» **Assignment**: The reply should hold every record, copied exactly, and none of the pictures.

Items from a dataset
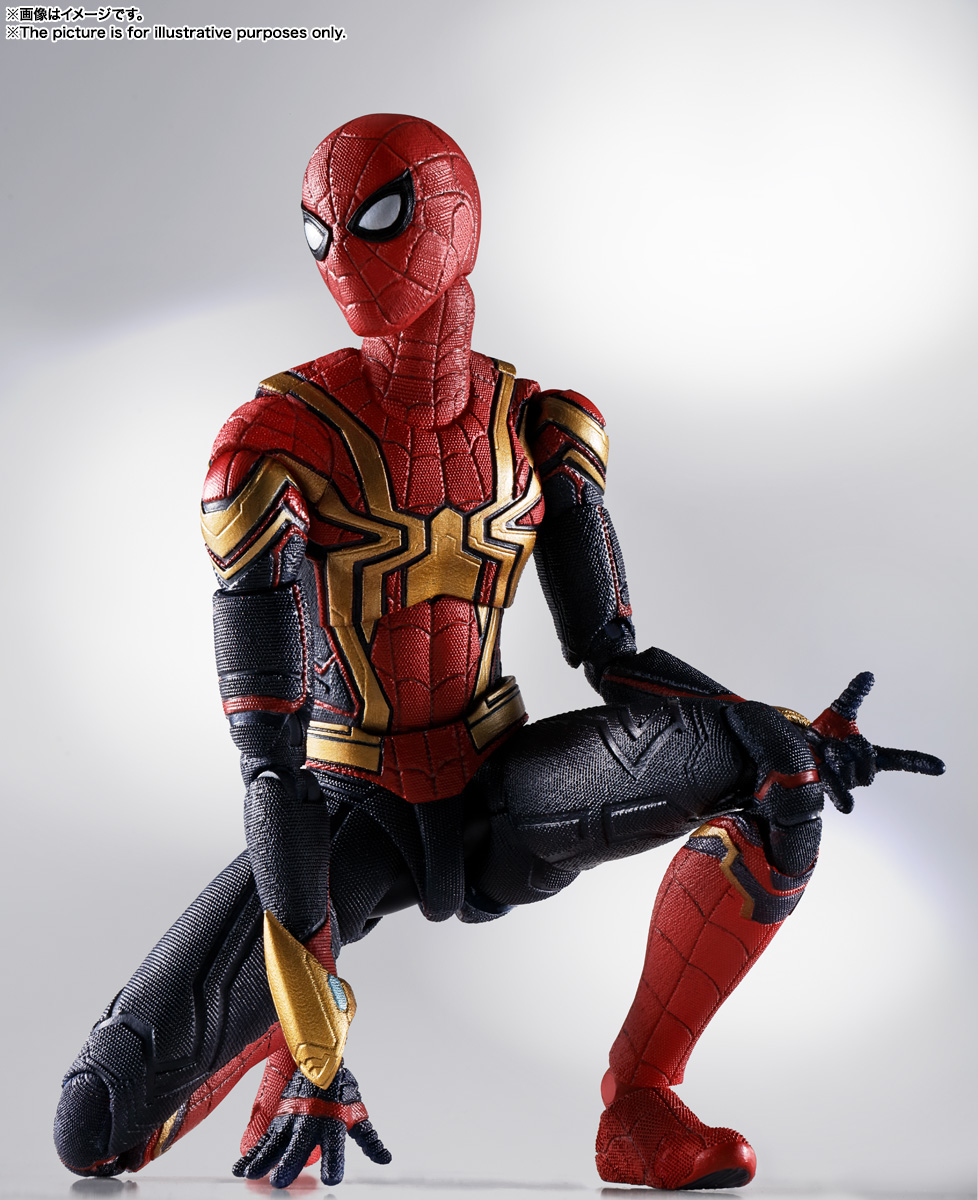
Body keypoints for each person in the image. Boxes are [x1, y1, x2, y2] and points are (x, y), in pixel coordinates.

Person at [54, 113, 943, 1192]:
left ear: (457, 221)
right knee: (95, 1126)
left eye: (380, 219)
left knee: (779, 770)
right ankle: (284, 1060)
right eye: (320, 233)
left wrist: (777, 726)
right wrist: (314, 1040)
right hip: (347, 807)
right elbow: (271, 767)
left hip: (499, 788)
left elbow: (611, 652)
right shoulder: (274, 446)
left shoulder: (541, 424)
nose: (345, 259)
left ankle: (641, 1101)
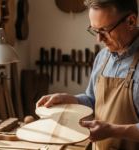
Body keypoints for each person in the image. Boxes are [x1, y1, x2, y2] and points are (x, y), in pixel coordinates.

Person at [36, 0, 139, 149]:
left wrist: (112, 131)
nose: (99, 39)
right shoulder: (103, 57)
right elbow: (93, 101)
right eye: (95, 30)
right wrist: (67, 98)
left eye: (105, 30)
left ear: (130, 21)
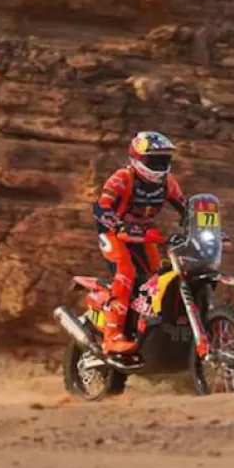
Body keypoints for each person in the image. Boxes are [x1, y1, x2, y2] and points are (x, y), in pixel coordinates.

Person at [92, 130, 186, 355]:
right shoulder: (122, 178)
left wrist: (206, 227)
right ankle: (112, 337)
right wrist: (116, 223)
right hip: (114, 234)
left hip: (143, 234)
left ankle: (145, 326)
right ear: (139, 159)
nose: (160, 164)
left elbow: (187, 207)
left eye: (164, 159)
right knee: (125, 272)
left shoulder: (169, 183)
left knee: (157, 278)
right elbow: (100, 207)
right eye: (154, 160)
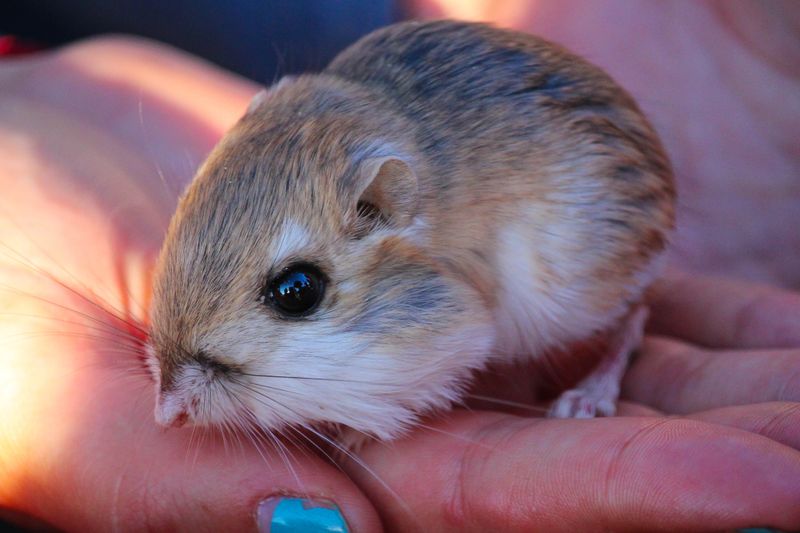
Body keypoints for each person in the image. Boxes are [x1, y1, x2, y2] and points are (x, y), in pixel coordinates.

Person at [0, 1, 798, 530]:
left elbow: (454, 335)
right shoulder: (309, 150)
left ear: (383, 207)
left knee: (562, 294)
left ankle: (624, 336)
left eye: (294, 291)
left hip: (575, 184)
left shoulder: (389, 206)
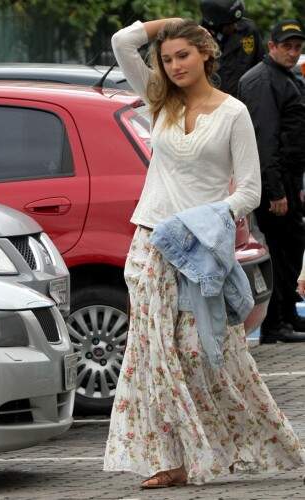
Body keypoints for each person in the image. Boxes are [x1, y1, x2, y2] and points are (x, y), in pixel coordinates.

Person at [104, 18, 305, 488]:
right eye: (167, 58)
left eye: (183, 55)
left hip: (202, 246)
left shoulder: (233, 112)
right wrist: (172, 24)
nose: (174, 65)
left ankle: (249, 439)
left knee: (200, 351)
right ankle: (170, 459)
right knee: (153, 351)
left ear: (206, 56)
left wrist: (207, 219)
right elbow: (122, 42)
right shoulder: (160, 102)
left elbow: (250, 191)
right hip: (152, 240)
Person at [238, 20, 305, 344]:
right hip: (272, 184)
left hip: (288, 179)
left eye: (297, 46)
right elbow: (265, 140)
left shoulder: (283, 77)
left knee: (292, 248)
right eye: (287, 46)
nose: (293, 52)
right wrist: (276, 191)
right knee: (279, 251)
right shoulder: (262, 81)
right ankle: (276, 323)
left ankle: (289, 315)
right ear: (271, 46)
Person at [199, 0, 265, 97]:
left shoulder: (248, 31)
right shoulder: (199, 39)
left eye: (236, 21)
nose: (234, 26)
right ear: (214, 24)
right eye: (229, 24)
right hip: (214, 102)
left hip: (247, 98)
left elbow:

» **Result below**:
Body keypoints for each person in the image. Boxes are [x1, y1, x2, y2] and points are (x, y), in pixel coordinates.

Person at [54, 113, 943, 1192]:
left ear: (457, 221)
right knee: (95, 1126)
left eye: (380, 219)
left knee: (779, 770)
right ankle: (284, 1060)
right eye: (320, 233)
left wrist: (777, 726)
right wrist: (314, 1040)
right hip: (347, 807)
right elbow: (271, 767)
left hip: (499, 788)
left elbow: (611, 652)
right shoulder: (274, 446)
left shoulder: (541, 424)
nose: (345, 259)
left ankle: (641, 1101)
Body keypoints for each person in the image. Boxes are [x1, y1, x2, y2] and points are (x, y), in pixel coordinates.

Person at [36, 0, 139, 149]:
left wrist: (112, 131)
nose: (99, 39)
right shoulder: (103, 57)
right elbow: (93, 101)
right eye: (95, 30)
right wrist: (67, 98)
left eye: (105, 30)
left ear: (130, 21)
Body keypoints for each person in the image. Boxes are [x1, y1, x2, y2] and points are (x, y), in pixel coordinates.

Person at [92, 130, 186, 355]:
right shoulder: (122, 178)
left wrist: (206, 227)
right ankle: (112, 337)
right wrist: (116, 223)
right hip: (114, 234)
left hip: (143, 234)
left ankle: (145, 326)
right ear: (139, 159)
nose: (160, 164)
left elbow: (187, 207)
left eye: (164, 159)
right knee: (125, 272)
left shoulder: (169, 183)
left knee: (157, 278)
right elbow: (100, 207)
right eye: (154, 160)
Body keypoints for each person in the image. Boxes are [x1, y1, x2, y2] and points are (x, y), in pixel coordinates.

Person at [0, 1, 798, 530]:
left elbow: (454, 335)
right shoulder: (309, 150)
left ear: (383, 207)
left knee: (562, 294)
left ankle: (624, 336)
left eye: (294, 291)
left hip: (575, 184)
left shoulder: (389, 206)
Body keypoints for each person in the image. Boxes are [x1, y1, x2, y2] and points are (x, y), in pixel coordinates.

Person at [104, 18, 305, 488]:
right eye: (167, 58)
left eye: (183, 55)
left hip: (202, 246)
left shoulder: (233, 112)
right wrist: (172, 24)
nose: (174, 65)
left ankle: (249, 439)
left knee: (200, 351)
right ankle: (170, 459)
right knee: (153, 351)
left ear: (206, 56)
left wrist: (207, 219)
right elbow: (122, 42)
right shoulder: (160, 102)
left elbow: (250, 191)
right hip: (152, 240)
Person at [238, 20, 305, 344]:
right hip: (272, 184)
left hip: (288, 179)
left eye: (297, 46)
right elbow: (265, 140)
left shoulder: (283, 77)
left knee: (292, 248)
right eye: (287, 46)
nose: (293, 52)
right wrist: (276, 191)
right knee: (279, 251)
right shoulder: (262, 81)
right ankle: (276, 323)
left ankle: (289, 315)
right ear: (271, 46)
Person at [199, 0, 265, 97]:
left shoulder: (248, 31)
right shoulder: (199, 39)
left eye: (236, 21)
nose: (234, 26)
right ear: (214, 24)
right eye: (229, 24)
right hip: (214, 102)
left hip: (247, 98)
left elbow:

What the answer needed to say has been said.